● **TEXT SHOWN**:
::::

But I think you can kind of see the key drivers here. You can think about net interest income having a good growth trajectory as we think about all the different items I just talked about. The fees, we continue to expect that mid single digit type of growth. And our expenses, we’ve been able to manage quite prudently. So we expect to achieve meaningful positive operating leverage next year.
Gunjan Kedia, Chief Executive Officer, U.S. Bancorp: And John, I’ll just add, this is Gunjan. We are very confident in our expense management disciplines because our four signature programs have runway still to go and the revenue outlook is positive. It does depend on the fee mix. As you know, we are very focused on improving our fee mix and that tends to attract more expense we are very glad to do. So that’s the range.
But the business model lends itself to meaningful positive operating leverage for next year. It’s just a matter of level.
Analyst: Okay. Got it. Got it. And then on
John Pancari, Analyst, Evercore: the fee side, also some clear momentum there, some pretty good upside this quarter. And as you mentioned in your prepared remarks, you’re certainly seeing some of the momentum follow through in terms of your key drivers and in your payments space as well. I mean, guess on the payment side, can you give us a little more color in terms of the drivers of the growth that you’re seeing there and your confidence in that mid single digit expectation? And is there anything from the standpoint of customer acquisition or the benefits of the investments that you’ve made that you’d call out here as being key drivers to what seems to be a more sustainable consistency around your fee performance as of late?

::::

● **TASKS FOR THIS EXERCISE**:
1. According to the call transcript, why is Gunjan Kedia very confident in U.S. Bancorp's expense management disciplines? Answer in one to three sentences.
2. Repeat word for word everything in the call transcript from "Analyst: Okay. Got" down to "as of late?".

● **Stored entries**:
::::

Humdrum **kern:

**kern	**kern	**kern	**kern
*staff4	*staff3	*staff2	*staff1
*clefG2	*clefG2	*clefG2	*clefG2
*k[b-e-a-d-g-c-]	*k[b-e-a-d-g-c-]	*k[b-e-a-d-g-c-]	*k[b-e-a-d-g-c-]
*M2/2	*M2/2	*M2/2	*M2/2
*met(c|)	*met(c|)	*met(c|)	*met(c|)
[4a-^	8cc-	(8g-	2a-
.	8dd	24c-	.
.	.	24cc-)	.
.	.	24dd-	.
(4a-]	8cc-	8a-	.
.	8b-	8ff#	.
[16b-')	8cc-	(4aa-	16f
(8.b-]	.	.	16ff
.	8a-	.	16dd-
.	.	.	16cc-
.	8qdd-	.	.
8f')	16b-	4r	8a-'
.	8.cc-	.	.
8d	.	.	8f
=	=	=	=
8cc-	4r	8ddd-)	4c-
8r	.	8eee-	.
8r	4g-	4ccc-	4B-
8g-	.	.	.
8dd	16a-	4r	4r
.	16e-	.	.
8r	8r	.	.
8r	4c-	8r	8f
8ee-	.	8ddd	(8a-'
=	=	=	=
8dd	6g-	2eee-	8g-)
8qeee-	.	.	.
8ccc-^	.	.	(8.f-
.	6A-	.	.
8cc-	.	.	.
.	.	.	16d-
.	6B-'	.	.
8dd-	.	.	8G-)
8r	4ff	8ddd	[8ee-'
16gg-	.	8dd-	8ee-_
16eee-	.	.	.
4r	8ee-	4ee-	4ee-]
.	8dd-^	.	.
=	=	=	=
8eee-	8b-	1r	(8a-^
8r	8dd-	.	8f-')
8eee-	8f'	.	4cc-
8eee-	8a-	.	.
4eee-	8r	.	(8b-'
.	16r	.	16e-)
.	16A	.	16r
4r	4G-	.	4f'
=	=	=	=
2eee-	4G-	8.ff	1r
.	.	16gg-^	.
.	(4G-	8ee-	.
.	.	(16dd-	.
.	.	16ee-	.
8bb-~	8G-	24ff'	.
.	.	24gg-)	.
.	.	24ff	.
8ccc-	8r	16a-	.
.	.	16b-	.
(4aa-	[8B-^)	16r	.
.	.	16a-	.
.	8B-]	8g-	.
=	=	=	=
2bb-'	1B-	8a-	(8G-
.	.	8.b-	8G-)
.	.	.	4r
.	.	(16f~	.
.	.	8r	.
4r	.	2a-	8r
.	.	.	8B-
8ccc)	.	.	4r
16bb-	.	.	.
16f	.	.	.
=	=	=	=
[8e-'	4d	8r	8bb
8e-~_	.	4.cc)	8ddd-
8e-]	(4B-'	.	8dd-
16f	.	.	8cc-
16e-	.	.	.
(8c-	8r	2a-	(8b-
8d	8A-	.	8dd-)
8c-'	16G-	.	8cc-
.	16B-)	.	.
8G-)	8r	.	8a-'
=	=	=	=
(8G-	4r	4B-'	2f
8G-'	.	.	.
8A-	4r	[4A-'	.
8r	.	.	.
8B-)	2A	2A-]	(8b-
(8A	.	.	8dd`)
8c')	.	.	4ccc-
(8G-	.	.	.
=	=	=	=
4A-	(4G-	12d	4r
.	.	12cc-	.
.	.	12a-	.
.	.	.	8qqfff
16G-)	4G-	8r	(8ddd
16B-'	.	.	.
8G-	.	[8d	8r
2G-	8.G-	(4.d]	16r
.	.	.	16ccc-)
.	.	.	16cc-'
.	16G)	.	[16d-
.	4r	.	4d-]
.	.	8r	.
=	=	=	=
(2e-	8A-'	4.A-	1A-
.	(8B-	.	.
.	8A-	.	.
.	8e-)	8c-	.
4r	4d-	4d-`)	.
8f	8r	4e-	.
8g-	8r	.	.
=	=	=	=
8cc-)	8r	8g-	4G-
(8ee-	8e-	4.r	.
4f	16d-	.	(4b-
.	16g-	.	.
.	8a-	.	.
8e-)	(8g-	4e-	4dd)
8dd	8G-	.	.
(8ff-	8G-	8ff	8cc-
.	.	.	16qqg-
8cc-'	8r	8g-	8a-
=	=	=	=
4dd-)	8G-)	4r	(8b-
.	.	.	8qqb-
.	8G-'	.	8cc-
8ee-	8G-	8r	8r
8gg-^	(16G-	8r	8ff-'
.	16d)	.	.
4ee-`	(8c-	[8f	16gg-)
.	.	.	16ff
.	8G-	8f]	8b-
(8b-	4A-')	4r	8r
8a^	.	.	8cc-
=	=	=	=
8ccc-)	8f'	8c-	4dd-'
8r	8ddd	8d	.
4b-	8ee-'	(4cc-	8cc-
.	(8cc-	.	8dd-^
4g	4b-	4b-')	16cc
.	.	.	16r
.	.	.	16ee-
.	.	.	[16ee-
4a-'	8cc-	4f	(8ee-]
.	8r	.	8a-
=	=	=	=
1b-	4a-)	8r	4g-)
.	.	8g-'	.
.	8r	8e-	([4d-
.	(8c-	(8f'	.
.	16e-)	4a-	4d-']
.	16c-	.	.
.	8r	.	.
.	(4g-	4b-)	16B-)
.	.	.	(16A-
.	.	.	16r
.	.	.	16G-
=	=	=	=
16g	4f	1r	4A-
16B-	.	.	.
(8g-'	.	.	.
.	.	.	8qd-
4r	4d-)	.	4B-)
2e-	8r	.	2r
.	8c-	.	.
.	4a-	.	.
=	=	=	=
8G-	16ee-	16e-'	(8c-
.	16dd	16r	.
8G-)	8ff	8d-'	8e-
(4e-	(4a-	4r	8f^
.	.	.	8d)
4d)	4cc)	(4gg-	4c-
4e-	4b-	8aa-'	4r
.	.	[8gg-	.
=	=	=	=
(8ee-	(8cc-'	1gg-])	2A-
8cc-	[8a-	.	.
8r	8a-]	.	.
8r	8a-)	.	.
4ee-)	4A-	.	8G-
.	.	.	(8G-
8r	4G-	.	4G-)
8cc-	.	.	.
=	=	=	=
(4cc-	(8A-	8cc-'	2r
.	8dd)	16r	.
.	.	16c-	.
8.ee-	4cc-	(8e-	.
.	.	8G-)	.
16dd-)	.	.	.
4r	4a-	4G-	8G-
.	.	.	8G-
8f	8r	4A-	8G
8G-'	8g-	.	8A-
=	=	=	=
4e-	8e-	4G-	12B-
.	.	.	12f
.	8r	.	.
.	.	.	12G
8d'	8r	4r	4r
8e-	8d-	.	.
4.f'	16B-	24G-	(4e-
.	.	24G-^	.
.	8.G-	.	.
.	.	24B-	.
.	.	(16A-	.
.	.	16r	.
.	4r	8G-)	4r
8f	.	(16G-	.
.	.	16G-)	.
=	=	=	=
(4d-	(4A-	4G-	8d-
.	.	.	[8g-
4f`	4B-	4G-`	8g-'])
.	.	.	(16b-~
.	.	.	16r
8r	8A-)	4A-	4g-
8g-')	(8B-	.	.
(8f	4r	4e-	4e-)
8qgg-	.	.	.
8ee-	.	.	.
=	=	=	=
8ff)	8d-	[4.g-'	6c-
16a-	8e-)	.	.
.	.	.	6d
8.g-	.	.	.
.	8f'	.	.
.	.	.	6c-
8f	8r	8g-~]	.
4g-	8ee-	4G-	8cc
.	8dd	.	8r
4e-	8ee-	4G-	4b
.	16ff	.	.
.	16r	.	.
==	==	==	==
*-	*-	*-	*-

::::

● **SOLUTION SET**:
1. Gunjan Kedia is very confident because the bank's four signature programs still have runway to go and the revenue outlook is positive.

2.
Analyst: Okay. Got it. Got it. And then on
John Pancari, Analyst, Evercore: the fee side, also some clear momentum there, some pretty good upside this quarter. And as you mentioned in your prepared remarks, you’re certainly seeing some of the momentum follow through in terms of your key drivers and in your payments space as well. I mean, guess on the payment side, can you give us a little more color in terms of the drivers of the growth that you’re seeing there and your confidence in that mid single digit expectation? And is there anything from the standpoint of customer acquisition or the benefits of the investments that you’ve made that you’d call out here as being key drivers to what seems to be a more sustainable consistency around your fee performance as of late?